— WHAT THE TASK ASKS —
When a line of the records contains "floor", copy it.

* * *

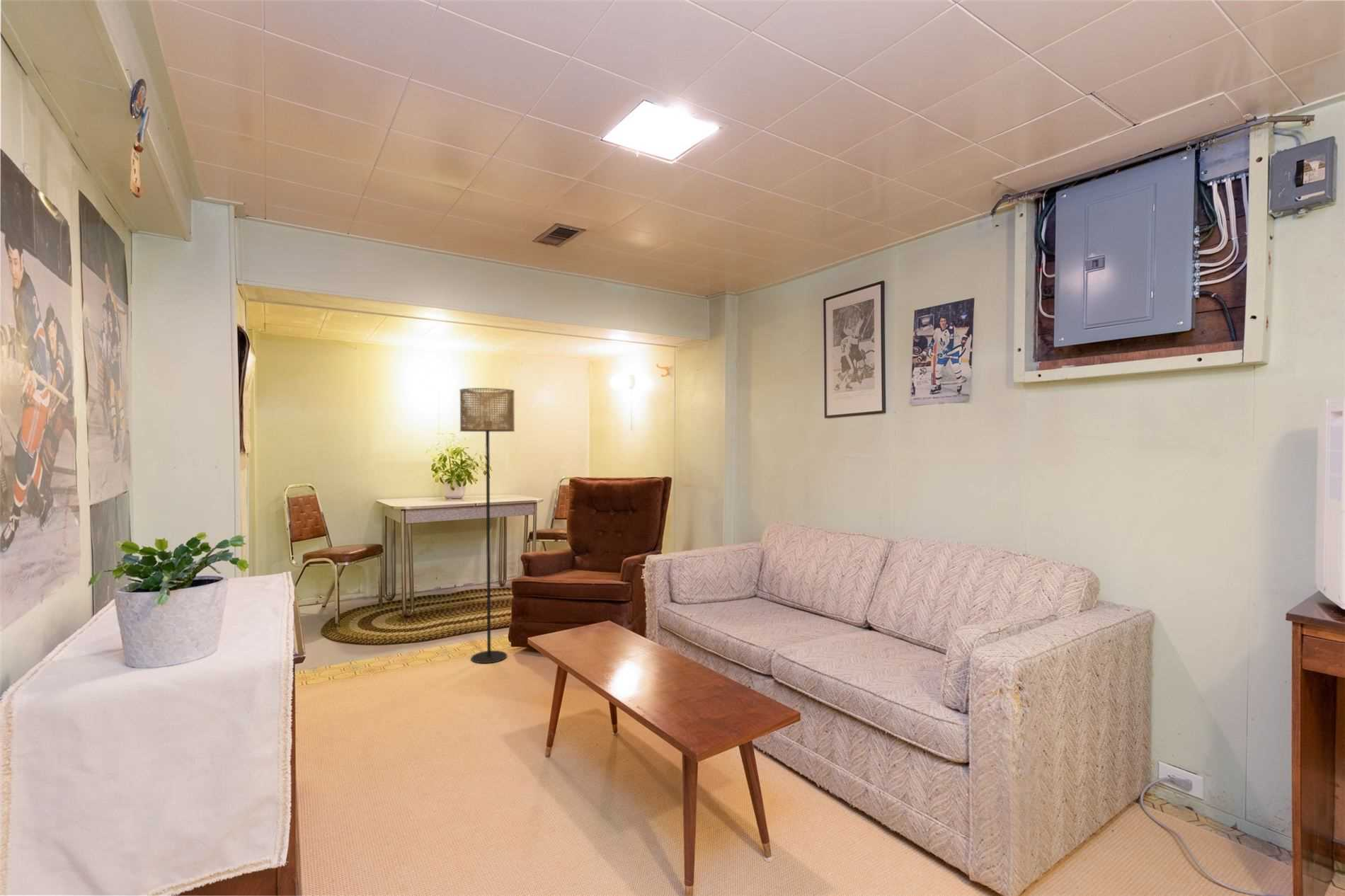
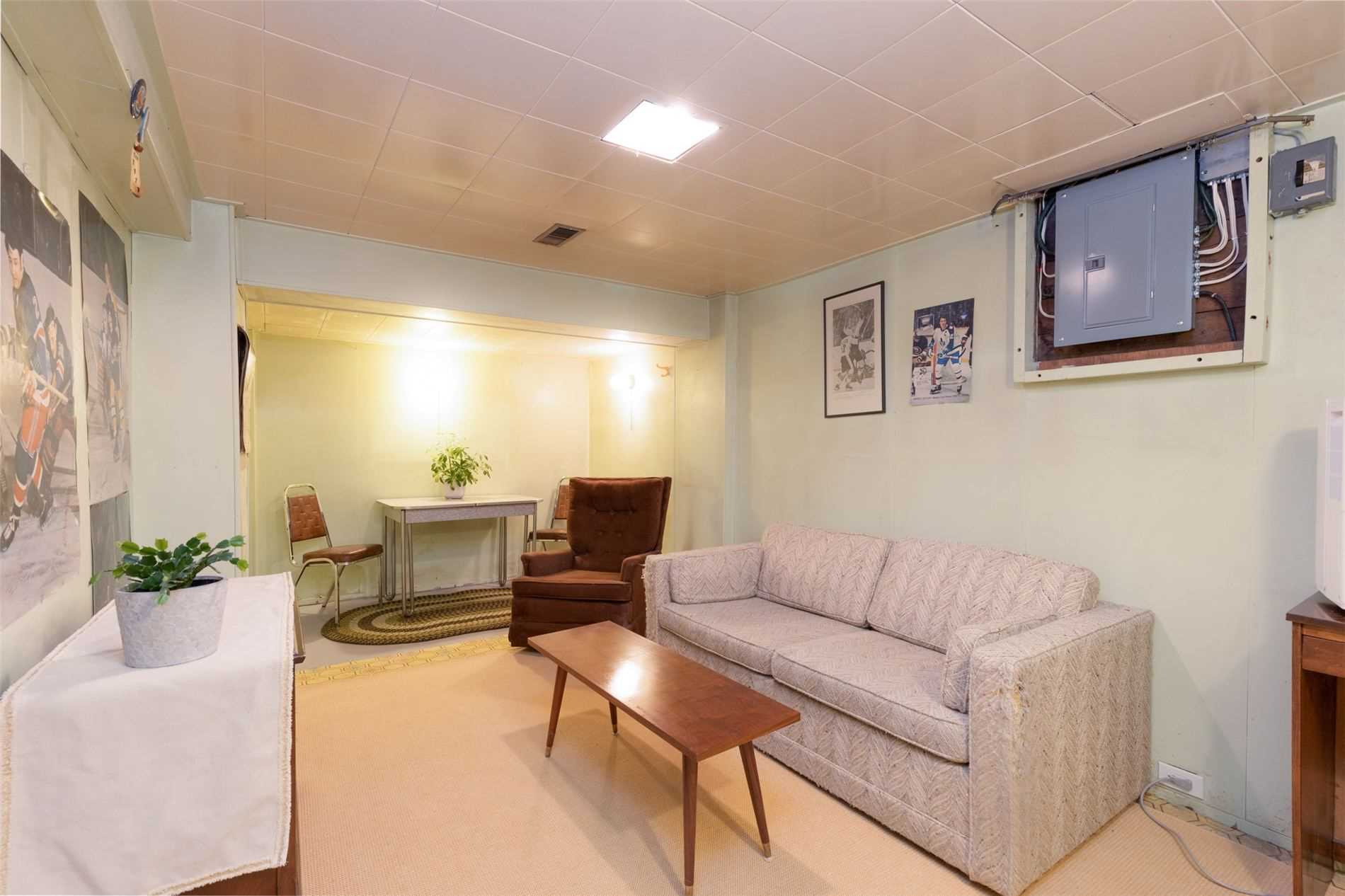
- floor lamp [459,387,515,664]
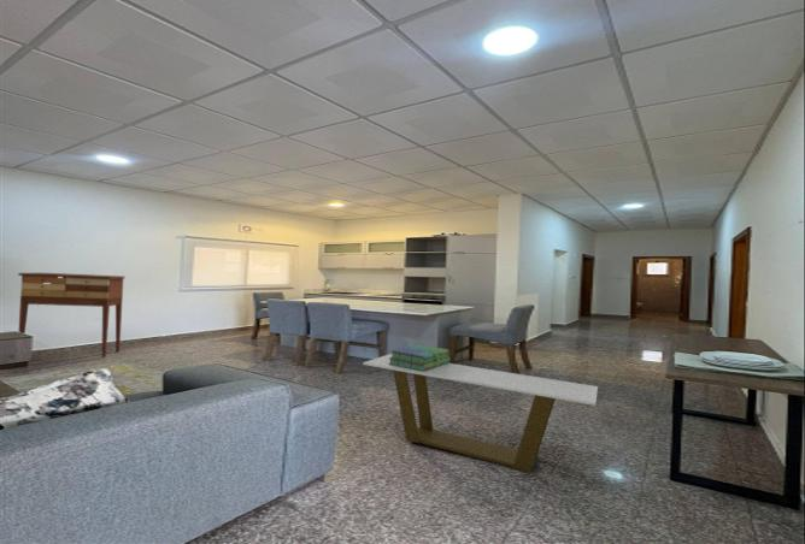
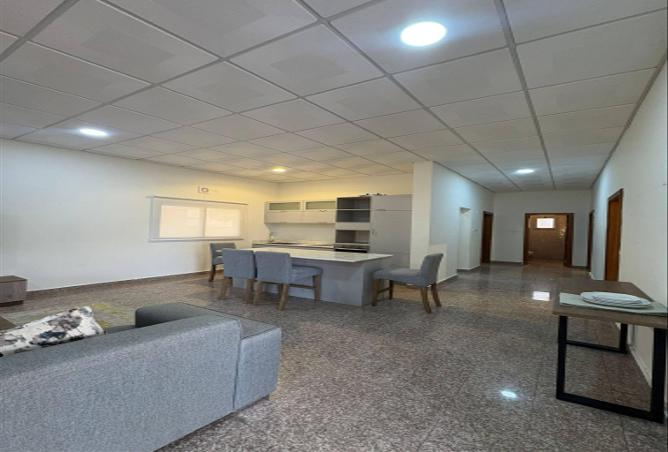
- stack of books [388,343,452,372]
- console table [17,272,127,359]
- coffee table [362,353,599,473]
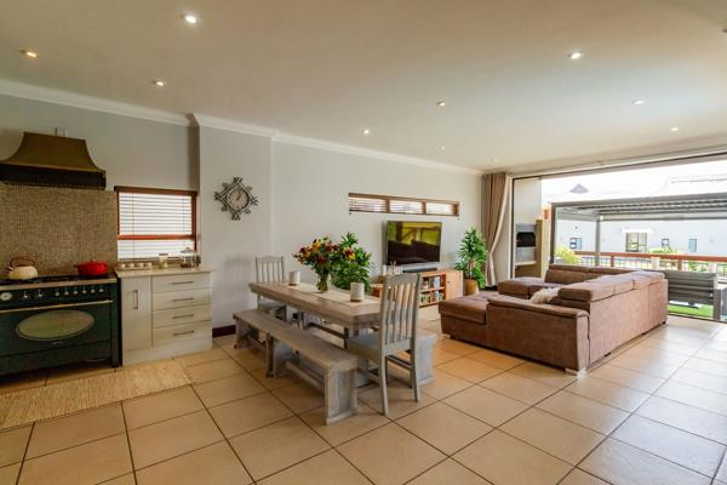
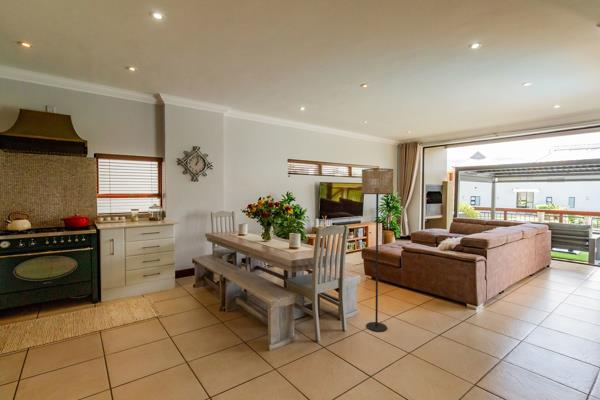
+ floor lamp [361,167,395,333]
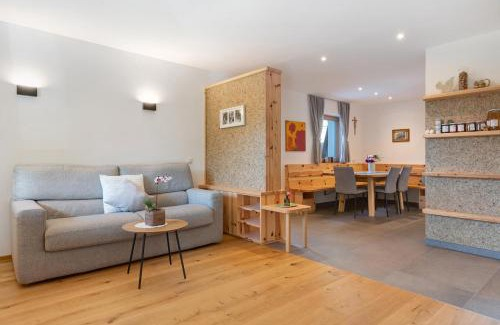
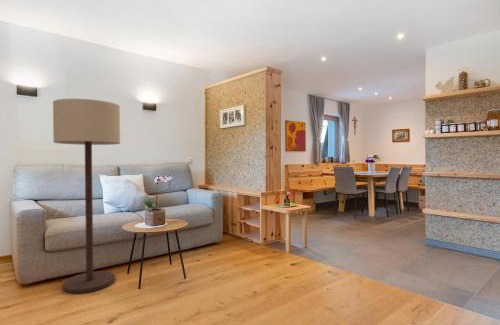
+ floor lamp [52,98,121,294]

* * *

— RESULT FOR THIS EXERCISE —
- floor lamp [459,387,515,664]
+ floor lamp [361,167,395,333]
+ floor lamp [52,98,121,294]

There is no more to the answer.